Material to process below:
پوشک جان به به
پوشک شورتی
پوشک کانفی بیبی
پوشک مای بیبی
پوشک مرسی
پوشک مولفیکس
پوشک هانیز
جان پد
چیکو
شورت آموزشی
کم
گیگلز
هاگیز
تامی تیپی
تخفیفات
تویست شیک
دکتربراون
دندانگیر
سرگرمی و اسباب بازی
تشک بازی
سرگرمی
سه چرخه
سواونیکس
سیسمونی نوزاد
End of Material to process.
--- Task statement ---
A complete, exact transcription of the records is needed.

--- Answer to this task ---
پوشک جان به به
پوشک شورتی
پوشک کانفی بیبی
پوشک مای بیبی
پوشک مرسی
پوشک مولفیکس
پوشک هانیز
جان پد
چیکو
شورت آموزشی
کم
گیگلز
هاگیز
تامی تیپی
تخفیفات
تویست شیک
دکتربراون
دندانگیر
سرگرمی و اسباب بازی
تشک بازی
سرگرمی
سه چرخه
سواونیکس
سیسمونی نوزاد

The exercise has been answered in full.